Sementara itu, harga MinyaKita di sejumlah pasar tradisional di Manado masih berada di kisaran Rp 17 ribu hingga Rp 18 ribu per liter, tergantung lokasi penjualan dan ketersediaan stok.

Warga berharap distribusi MinyaKita ke pasar maupun toko kecil terus ditingkatkan agar masyarakat lebih mudah memperoleh minyak goreng dengan harga terjangkau.

Baca selengkapnya

3. Harga Bahan Pokok di Pasar Bersehati Manado Sepekan Jelang Idul Adha 2026

Sejumlah harga bahan pokok di Pasar Bersehati, Manado, mengalami kenaikan sepekan menjelang Idul Adha 2026. 

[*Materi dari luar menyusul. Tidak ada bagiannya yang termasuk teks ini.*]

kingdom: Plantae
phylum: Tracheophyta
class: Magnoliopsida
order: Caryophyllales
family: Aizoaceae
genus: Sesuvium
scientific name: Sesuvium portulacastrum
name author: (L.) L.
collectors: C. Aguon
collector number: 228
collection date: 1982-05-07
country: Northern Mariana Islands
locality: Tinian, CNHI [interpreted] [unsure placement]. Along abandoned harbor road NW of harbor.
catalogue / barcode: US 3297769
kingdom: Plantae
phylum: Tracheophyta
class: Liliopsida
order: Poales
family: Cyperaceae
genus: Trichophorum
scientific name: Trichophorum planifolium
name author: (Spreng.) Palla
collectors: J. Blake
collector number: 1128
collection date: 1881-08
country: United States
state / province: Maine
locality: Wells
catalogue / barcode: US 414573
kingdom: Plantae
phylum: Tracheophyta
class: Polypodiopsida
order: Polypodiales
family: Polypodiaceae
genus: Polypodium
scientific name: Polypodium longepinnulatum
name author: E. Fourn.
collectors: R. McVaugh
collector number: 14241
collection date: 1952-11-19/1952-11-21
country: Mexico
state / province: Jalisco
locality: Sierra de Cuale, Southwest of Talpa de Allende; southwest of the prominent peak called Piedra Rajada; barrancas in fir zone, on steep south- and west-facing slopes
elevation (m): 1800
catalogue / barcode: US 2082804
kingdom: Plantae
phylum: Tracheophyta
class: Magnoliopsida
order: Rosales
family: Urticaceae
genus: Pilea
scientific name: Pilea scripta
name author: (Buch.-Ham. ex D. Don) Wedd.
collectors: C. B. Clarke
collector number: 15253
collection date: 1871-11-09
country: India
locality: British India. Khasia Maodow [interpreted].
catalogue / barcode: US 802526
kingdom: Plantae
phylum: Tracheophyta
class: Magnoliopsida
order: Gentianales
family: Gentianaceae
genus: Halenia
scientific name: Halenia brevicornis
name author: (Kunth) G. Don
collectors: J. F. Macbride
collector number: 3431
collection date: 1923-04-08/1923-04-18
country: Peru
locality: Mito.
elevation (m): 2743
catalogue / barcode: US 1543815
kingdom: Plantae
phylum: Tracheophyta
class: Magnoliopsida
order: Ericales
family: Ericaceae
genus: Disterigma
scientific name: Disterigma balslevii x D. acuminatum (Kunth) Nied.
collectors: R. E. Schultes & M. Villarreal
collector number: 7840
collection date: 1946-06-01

Kenaikan terjadi pada komoditas tomat hingga bawang merah akibat pengaruh pasokan di pasaran.

Harga tomat kini mencapai Rp 18 ribu per kilogram dari sebelumnya berkisar Rp 12 ribu hingga Rp 15 ribu per kilogram.

Selain tomat, harga bawang merah juga mengalami kenaikan menjadi Rp 50 ribu per kilogram.

Padahal sebelumnya, harga bawang merah masih berada di kisaran Rp 46 ribu per kilogram.

Kondisi pasokan diduga menjadi faktor utama yang memengaruhi harga di pasaran.